A slow grin spread across Joe’s face as he walked away. “You got that right.” Joe stopped on the curb and glanced over his shoulder. “The wives talk to me you know. Tell me how nice and polite you are as you drag in their dead-to-the-world husbands into their homes. How you often refuse to take a dime. How much more money their honey seems to be bringing home since you started driving these drunk idiots home.”
Baz just stood there with his hand out.
“It isn’t hard to do the math and figure out you add a little extra cash to certain people’s pockets on a regular basis.” The bartender moved away, but stopped momentarily in the doorway of his pub. “See you later.”
Shit, this was going to result in the kind of reputation he wanted to avoid. Decent guy, generous, helpful.
Gag me.
Baz let his arm drop, crumpling the money into his fist, and nodded. “Later.” Sighing, he closed the cab door on his snoring passenger and went around the vehicle to get in the driver’s side. He opened his fist. The money lay limp, tattered, and stained in his hand. Just like the rest of him. He stuffed it all in his glove box and slammed it shut, wiping his hand on his pants.

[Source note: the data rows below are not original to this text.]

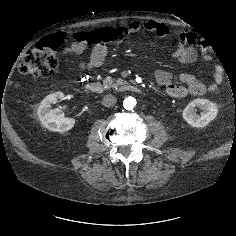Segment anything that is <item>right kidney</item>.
I'll return each mask as SVG.
<instances>
[{
    "instance_id": "right-kidney-1",
    "label": "right kidney",
    "mask_w": 236,
    "mask_h": 236,
    "mask_svg": "<svg viewBox=\"0 0 236 236\" xmlns=\"http://www.w3.org/2000/svg\"><path fill=\"white\" fill-rule=\"evenodd\" d=\"M63 99L64 94L62 92L50 94L42 100L38 108L37 114L42 125L50 131L66 132L72 129L76 122L73 118H65L61 109H51L54 102Z\"/></svg>"
}]
</instances>
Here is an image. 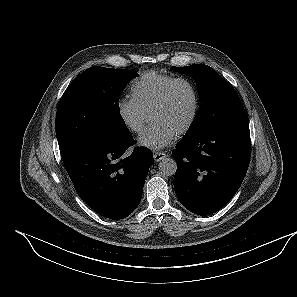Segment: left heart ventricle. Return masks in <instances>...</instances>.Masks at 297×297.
I'll list each match as a JSON object with an SVG mask.
<instances>
[{"label":"left heart ventricle","instance_id":"left-heart-ventricle-1","mask_svg":"<svg viewBox=\"0 0 297 297\" xmlns=\"http://www.w3.org/2000/svg\"><path fill=\"white\" fill-rule=\"evenodd\" d=\"M192 105L190 89L179 83L172 89L167 103L151 114L150 121L162 123L176 134L189 119Z\"/></svg>","mask_w":297,"mask_h":297}]
</instances>
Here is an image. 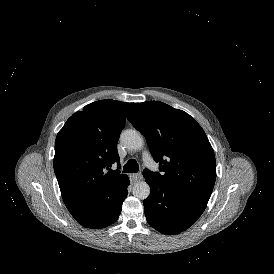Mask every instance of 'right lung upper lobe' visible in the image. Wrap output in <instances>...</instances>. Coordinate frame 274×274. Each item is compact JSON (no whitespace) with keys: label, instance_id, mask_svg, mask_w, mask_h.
I'll return each mask as SVG.
<instances>
[{"label":"right lung upper lobe","instance_id":"cb5924a9","mask_svg":"<svg viewBox=\"0 0 274 274\" xmlns=\"http://www.w3.org/2000/svg\"><path fill=\"white\" fill-rule=\"evenodd\" d=\"M133 103L106 99L74 113L55 141L54 171L63 201L76 220L96 216L128 179L120 170L117 142Z\"/></svg>","mask_w":274,"mask_h":274}]
</instances>
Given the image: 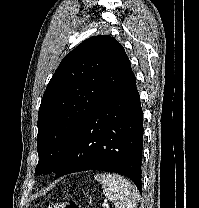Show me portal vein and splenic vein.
<instances>
[{"mask_svg": "<svg viewBox=\"0 0 199 208\" xmlns=\"http://www.w3.org/2000/svg\"><path fill=\"white\" fill-rule=\"evenodd\" d=\"M102 207L103 208H108L109 207V204L107 203L106 200L102 203Z\"/></svg>", "mask_w": 199, "mask_h": 208, "instance_id": "portal-vein-and-splenic-vein-1", "label": "portal vein and splenic vein"}]
</instances>
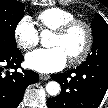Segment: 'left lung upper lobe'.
Segmentation results:
<instances>
[{"label":"left lung upper lobe","instance_id":"left-lung-upper-lobe-1","mask_svg":"<svg viewBox=\"0 0 108 108\" xmlns=\"http://www.w3.org/2000/svg\"><path fill=\"white\" fill-rule=\"evenodd\" d=\"M91 28L94 36L91 54L82 65L100 61L108 63V24L99 14H95L94 20L91 23ZM76 94V91H70L67 95L71 100L76 98Z\"/></svg>","mask_w":108,"mask_h":108}]
</instances>
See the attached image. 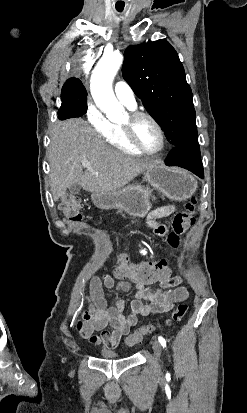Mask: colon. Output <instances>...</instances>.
<instances>
[{
  "label": "colon",
  "mask_w": 247,
  "mask_h": 413,
  "mask_svg": "<svg viewBox=\"0 0 247 413\" xmlns=\"http://www.w3.org/2000/svg\"><path fill=\"white\" fill-rule=\"evenodd\" d=\"M195 205L196 199L193 197L187 203L184 211L179 212L174 221L172 227L175 229L172 233L165 235V240L169 242L170 246H175L180 243L179 238L181 234H187L188 227L195 223ZM60 209L65 217L70 221H79L82 218V202L75 196H64ZM115 267L113 268V275L116 278H123L124 276L132 275L136 281L142 286L147 285L149 282L166 276L169 273V262L166 259H159L156 263L146 262L143 265L140 263H132L128 261V257L125 254H117L114 257ZM189 310L188 304H179L171 314L165 319L164 325L172 327L179 323L187 314ZM156 330V325L149 323L137 328L124 342L125 346H132L139 344L143 341L144 336Z\"/></svg>",
  "instance_id": "1"
}]
</instances>
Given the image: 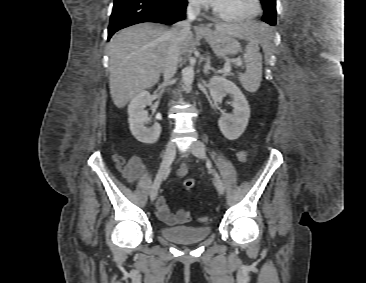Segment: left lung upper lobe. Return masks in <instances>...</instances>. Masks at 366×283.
I'll use <instances>...</instances> for the list:
<instances>
[{
	"label": "left lung upper lobe",
	"mask_w": 366,
	"mask_h": 283,
	"mask_svg": "<svg viewBox=\"0 0 366 283\" xmlns=\"http://www.w3.org/2000/svg\"><path fill=\"white\" fill-rule=\"evenodd\" d=\"M260 1L264 9V15L262 20L274 26L276 24V0H260Z\"/></svg>",
	"instance_id": "left-lung-upper-lobe-1"
}]
</instances>
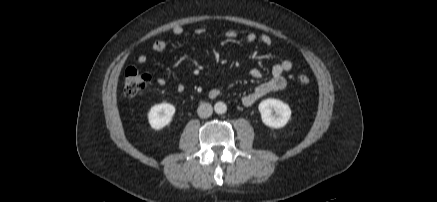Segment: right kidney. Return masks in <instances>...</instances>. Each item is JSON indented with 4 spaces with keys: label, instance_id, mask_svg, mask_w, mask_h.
I'll use <instances>...</instances> for the list:
<instances>
[{
    "label": "right kidney",
    "instance_id": "obj_1",
    "mask_svg": "<svg viewBox=\"0 0 437 202\" xmlns=\"http://www.w3.org/2000/svg\"><path fill=\"white\" fill-rule=\"evenodd\" d=\"M175 113V107L169 103H161L151 107L148 112V121L155 130L167 126Z\"/></svg>",
    "mask_w": 437,
    "mask_h": 202
}]
</instances>
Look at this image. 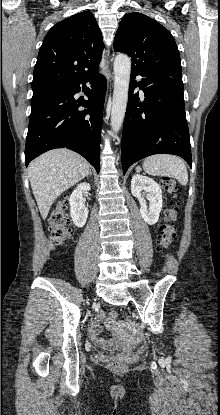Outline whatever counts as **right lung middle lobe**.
Listing matches in <instances>:
<instances>
[{"label":"right lung middle lobe","mask_w":220,"mask_h":415,"mask_svg":"<svg viewBox=\"0 0 220 415\" xmlns=\"http://www.w3.org/2000/svg\"><path fill=\"white\" fill-rule=\"evenodd\" d=\"M68 86V83L47 81L32 84L33 96L31 104L34 105L46 99L60 95Z\"/></svg>","instance_id":"1"}]
</instances>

He wasn’t the most hygiene conscious guy, but handling cash always made him feel dirty. Too bad it wasn’t the kind of dirt a shower could wash off.
Sam lived only a few blocks away in a rundown bungalow on a street full of houses in need of a facelift, but Baz didn’t take the direct route to get there. He stopped on a street where most of the homes here were abandoned. He picked a particularly ugly place and stopped under a burned-out streetlamp. He turned off his on-duty light.
Baz needed a drink, now, or he wouldn’t get Sam home at all.
It had been five days since his last swallow of the hard stuff. A fine, sickly sweet-smelling sweat coated his body. Soon the shakes would be hard to hide. Joe hadn’t noticed, and by the time someone did it would be too late. Yet the thought of downing even a single drop made his stomach clench.
Withdrawal was a bitch.
He hated the toxic mistress that was alcohol, yet he always came back to her.
Because he hated himself more.
He got out of the car, opened the backseat door, and moved Sam over a little. Baz wrinkled his nose at the smell of old sweat mixed with smoke and alcohol. How could a man this big of a slob keep a wife happy anyway? Okay, so Jolene was no prize. She was loud, swore better than any sailor anywhere, and had more wrinkles than the money in Baz’s glovebox. Still, she always met Baz at the door and never said a word until after he put her dead drunk husband on the bed, then it was the offer of a cup of coffee and a piece of cake.
She was known far and wide for her cake.
Baz always nodded respectfully, eyes on the floor. He couldn’t meet her gaze. She wasn’t hitting on him, he knew that. It was the gratitude that made his throat close shut. He brought her wayward husband home night after night, with cash still in his pocket, which made Jolene think Baz was the greatest friend her husband could ever have.
But that was a lie.
He wasn’t Sam’s friend or Joe’s or anyone else’s for that matter.
Baz breathed through his mouth and leaned over Sam’s neck. He could hear the rush of blood through Sam’s arteries, the glug-glug of his heartbeat, and see the healthy blush on his skin. Opening his mouth, Baz sank his filed-sharp canines into Sam’s neck. And tried not to gag.
Sam tasted even worse than he smelled.
Not that Baz had any right to complain. Every few nights, he fed from one drunk or another. They were his very own personal herd of sheep, siphoning the alcohol out of their blood streams to feed his unnatural addiction to a poison that could never actually kill him.
It was tough to damage a liver that had been functioning a thousand times more efficiently than a normal human’s for several hundred years.
But, damn it, he was going to try.
Baz drew out a mouthful of blood, letting the alcohol in Sam’s system slide over his tongue.